On April 16, 2026, PrismML released the ternary variants of Bonsai. One day later, Trillim added support for running them on x86 and Arm CPUs, with optimized AVX2 and NEON kernels.

That turnaround matters to us. Trillim is supposed to be the place where new efficient model families land quickly, without forcing users onto a separate local stack or waiting through a long integration cycle. If a model is interesting on real consumer hardware, we want it available through the same runtime, the same bundle flow, and the same SDK surface as everything else we ship.

This release is available now in v0.9.0. You can install it with pip install trillim or uv add trillim, then use the same Trillim workflow you already know from the CLI, Python components, and local server.

Why we moved quickly

Last week, we added support for 1-bit Bonsai in Trillim. That work was not meant to be a one-off. The broader goal is to make our inference engine, DarkNet, a serious CPU runtime for low-bit local inference, whether the model family is BitNet-style ternary or PrismML’s Bonsai line.

So when PrismML published Ternary Bonsai on April 16, 2026, the question for us was not whether we should support it. The question was how fast we could get support into users’ hands without compromising the runtime.

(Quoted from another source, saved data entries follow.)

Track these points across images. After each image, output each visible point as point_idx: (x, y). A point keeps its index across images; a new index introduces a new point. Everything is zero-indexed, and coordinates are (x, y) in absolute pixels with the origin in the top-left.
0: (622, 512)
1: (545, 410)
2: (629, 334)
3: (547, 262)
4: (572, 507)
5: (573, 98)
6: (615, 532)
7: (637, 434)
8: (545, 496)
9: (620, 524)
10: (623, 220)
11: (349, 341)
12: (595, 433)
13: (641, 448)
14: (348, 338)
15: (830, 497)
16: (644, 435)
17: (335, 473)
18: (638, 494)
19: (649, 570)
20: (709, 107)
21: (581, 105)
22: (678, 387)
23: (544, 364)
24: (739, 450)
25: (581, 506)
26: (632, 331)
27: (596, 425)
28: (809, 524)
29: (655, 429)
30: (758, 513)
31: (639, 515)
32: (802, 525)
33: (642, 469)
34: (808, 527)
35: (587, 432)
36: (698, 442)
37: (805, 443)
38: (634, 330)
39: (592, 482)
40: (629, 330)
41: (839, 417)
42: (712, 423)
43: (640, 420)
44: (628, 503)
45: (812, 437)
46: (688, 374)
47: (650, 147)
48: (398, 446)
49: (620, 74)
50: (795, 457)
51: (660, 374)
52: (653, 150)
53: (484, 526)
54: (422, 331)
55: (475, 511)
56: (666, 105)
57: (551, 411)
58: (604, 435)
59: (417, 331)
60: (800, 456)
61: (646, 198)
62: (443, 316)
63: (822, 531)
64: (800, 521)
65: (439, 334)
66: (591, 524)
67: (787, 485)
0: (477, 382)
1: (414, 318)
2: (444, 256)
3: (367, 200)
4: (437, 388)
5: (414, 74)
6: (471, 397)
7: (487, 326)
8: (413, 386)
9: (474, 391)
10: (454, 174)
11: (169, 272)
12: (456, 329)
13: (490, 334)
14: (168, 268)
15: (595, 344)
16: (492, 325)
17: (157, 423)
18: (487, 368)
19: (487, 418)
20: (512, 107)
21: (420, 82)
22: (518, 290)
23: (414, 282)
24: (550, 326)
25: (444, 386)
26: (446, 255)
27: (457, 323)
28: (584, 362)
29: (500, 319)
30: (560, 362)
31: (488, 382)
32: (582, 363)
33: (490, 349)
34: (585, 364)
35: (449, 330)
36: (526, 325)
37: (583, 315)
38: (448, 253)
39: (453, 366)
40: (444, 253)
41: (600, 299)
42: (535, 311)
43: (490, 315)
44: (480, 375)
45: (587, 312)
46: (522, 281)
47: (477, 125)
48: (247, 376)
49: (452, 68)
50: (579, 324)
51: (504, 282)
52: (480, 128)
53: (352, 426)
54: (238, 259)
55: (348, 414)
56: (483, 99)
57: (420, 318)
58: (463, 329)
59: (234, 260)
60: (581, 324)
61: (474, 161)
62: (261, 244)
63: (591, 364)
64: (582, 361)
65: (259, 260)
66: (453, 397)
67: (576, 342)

We spent the following day doing exactly that: wiring Ternary Bonsai into the existing Trillim flow, then optimizing the CPU kernels to the limit. The result is support on both AVX2 and Arm NEON in under a day.

What ships in `v0.9.0`

This release adds Ternary Bonsai support directly to Trillim and DarkNet.

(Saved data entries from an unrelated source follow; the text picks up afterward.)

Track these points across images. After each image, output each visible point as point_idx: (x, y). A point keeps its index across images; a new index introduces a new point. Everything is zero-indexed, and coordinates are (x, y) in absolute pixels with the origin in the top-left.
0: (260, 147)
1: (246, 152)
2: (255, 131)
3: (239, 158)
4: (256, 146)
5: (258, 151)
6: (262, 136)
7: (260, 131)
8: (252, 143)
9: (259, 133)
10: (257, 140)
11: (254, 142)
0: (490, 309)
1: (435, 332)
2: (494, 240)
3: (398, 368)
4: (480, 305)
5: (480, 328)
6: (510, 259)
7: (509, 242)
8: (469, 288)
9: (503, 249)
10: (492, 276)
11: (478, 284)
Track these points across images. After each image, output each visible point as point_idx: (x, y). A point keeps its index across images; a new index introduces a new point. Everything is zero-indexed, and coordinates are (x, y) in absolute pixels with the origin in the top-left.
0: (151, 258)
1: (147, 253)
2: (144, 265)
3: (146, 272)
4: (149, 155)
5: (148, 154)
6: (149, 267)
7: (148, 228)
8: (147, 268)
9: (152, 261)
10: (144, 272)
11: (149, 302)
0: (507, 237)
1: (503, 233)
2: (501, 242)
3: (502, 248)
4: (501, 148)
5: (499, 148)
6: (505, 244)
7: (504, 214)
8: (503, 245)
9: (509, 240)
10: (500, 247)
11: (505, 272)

Ternary Bonsai bundles run through the same Trillim-managed workflow as other supported models
DarkNet includes optimized inference paths for x86 AVX2 and Arm NEON
The feature is available immediately through the Trillim SDK, CLI, and local server surfaces

The practical point is simple: if you want to try Ternary Bonsai locally on CPU, you can do it today without changing tools.

Benchmarks

x86 AVX2 Results

These runs were collected on an Intel i7 Alder Lake laptop.

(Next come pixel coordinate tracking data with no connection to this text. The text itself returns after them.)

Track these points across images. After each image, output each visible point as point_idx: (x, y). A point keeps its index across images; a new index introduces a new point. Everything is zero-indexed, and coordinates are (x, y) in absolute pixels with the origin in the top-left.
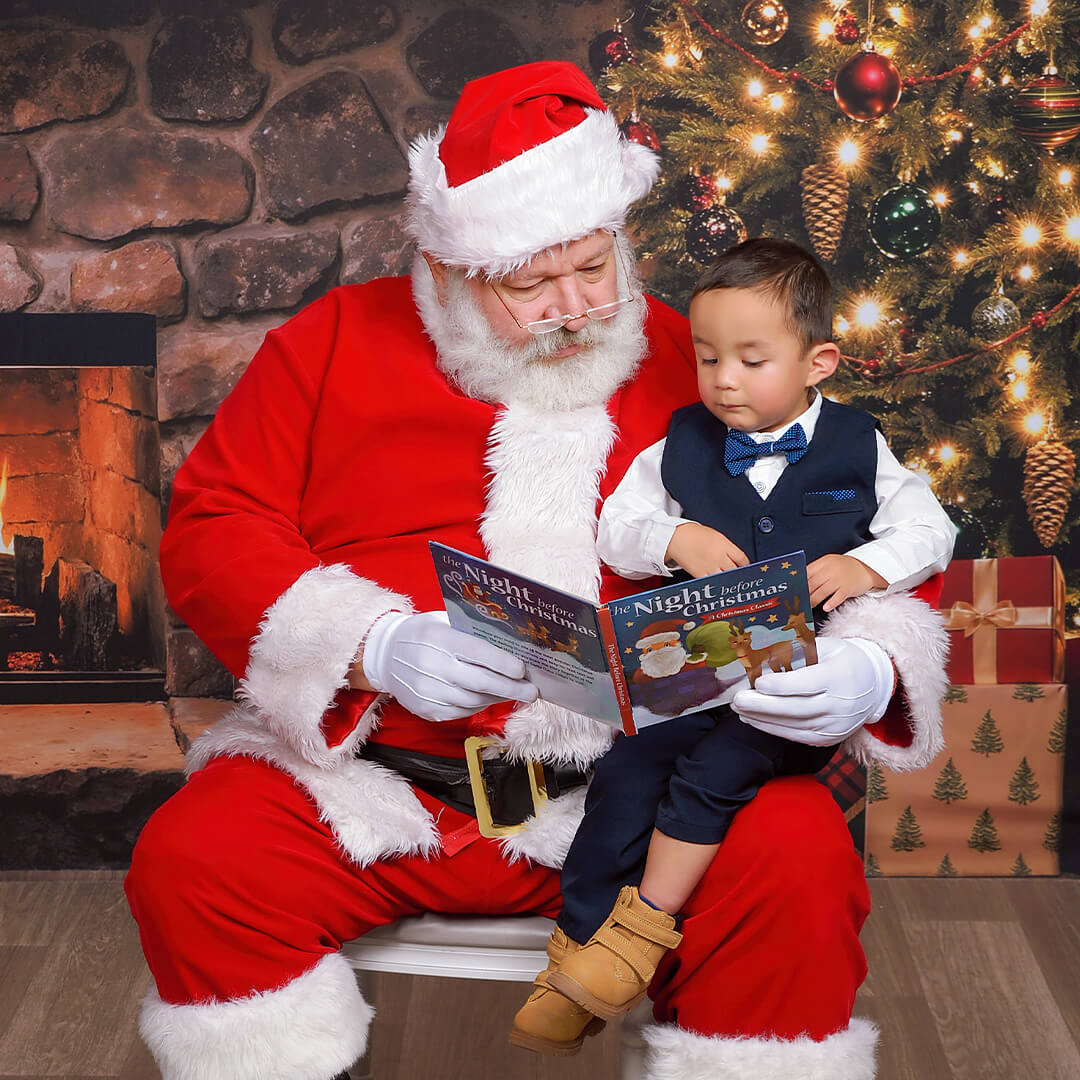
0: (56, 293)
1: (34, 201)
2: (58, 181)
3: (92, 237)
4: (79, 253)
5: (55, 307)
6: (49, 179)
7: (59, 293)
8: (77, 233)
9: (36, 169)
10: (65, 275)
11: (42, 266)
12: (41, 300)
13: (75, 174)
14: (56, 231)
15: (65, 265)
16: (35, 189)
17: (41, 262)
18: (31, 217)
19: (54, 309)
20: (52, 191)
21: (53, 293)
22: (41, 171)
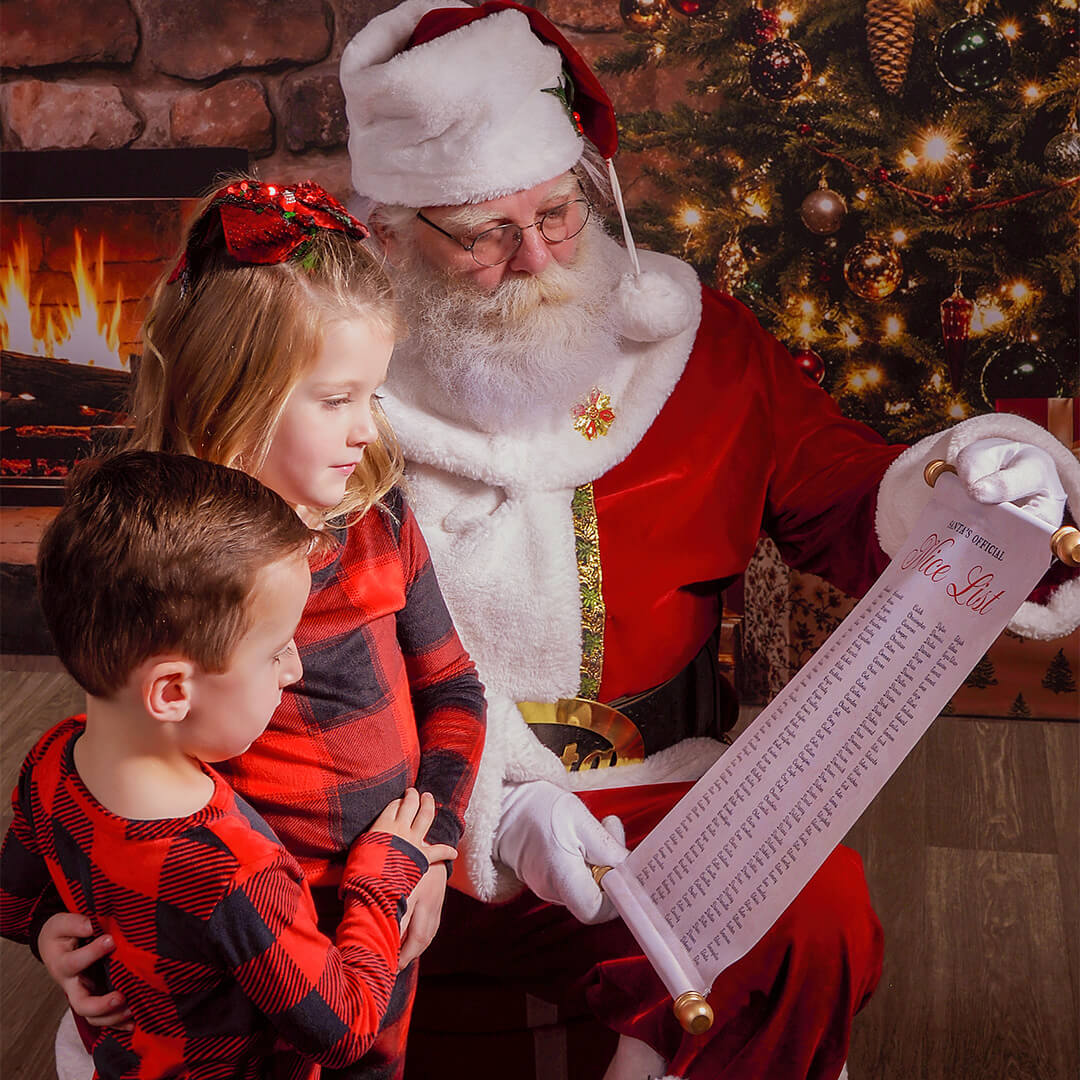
0: (157, 129)
1: (135, 44)
2: (156, 26)
3: (186, 76)
4: (177, 92)
5: (157, 142)
6: (147, 24)
7: (161, 130)
8: (175, 74)
9: (135, 14)
10: (165, 113)
11: (144, 105)
12: (145, 137)
13: (170, 18)
14: (156, 72)
15: (164, 104)
16: (135, 33)
17: (143, 101)
18: (133, 60)
19: (155, 145)
20: (150, 34)
21: (154, 130)
22: (141, 16)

Model	pp=512 TPS	tg=256 TPS
Bonsai-1.7BT-TRNQ	169.34	36.62
Bonsai-4BT-TRNQ	66.95	17.26
Bonsai-8BT-TRNQ	34.13	8.76

As explained in previous benchmark blogs, the laptop is a noisy benchmark machine, and this one showed noticeable thermal and system-load swings during testing. We wanted to ship support quickly rather than wait for a perfectly isolated run, so treat these as representative numbers. The overall performance picture is still clear: the AVX2 path is real, fast, and immediately usable.

Arm NEON Results

These Arm runs were collected on a Mac Studio using the NEON dot-product instruction path.

`Bonsai-1.7BT-TRNQ`

Threads	pp=512 TPS	tg=256 TPS
1	71.27	28.80
4	252.62	92.67
8	496.88	145.66
10	581.56	150.93
20	1016.69	155.53

`Bonsai-4BT-TRNQ`

Threads	pp=512 TPS	tg=256 TPS
1	27.93	11.82
4	99.31	38.87
8	194.85	65.74
10	229.57	72.49
20	423.91	87.97

`Bonsai-8BT-TRNQ`

Threads	pp=512 TPS	tg=256 TPS
1	16.16	7.24
4	57.69	24.22
8	113.52	42.07
10	136.54	46.46
20	250.60	61.35

The Arm story is especially strong on prefill. As thread counts increase, the 1.7B, 4B, and 8B models all scale into throughput that makes local CPU inference feel much more practical on modern Apple Silicon-class hardware.

Why this release matters

Shipping Ternary Bonsai support in under a day is not just a speed milestone for us. It is a signal about the shape of Trillim.

We want the product surface to stay stable even as efficient model families evolve underneath it. That means new low-bit formats should land in the same runtime, under the same bundle flow, with the same chat, serve, and SDK interfaces instead of fragmenting the user experience.

That is what v0.9.0 delivers. Ternary Bonsai is available now in Trillim, with optimized AVX2 and Arm NEON support from day one.